##### Information shown #####
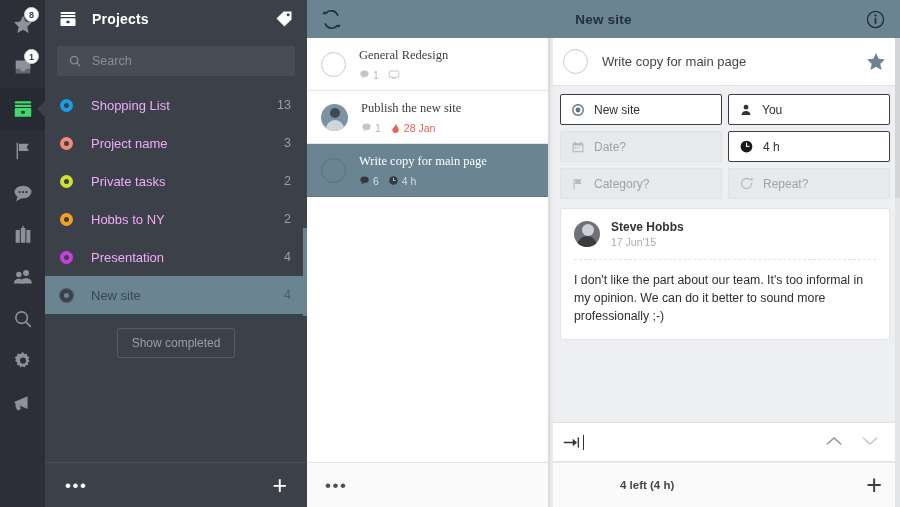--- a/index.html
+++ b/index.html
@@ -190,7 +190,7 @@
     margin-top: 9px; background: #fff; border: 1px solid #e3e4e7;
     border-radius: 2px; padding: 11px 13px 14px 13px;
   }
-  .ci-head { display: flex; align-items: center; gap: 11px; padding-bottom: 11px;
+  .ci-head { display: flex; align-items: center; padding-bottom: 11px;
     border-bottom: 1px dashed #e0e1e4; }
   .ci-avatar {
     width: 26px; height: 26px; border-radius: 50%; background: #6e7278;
#####
Work item: Output each line of the listing above that has "flex".

Result for this task:
-  .ci-head { display: flex; align-items: center; gap: 11px; padding-bottom: 11px;
+  .ci-head { display: flex; align-items: center; padding-bottom: 11px;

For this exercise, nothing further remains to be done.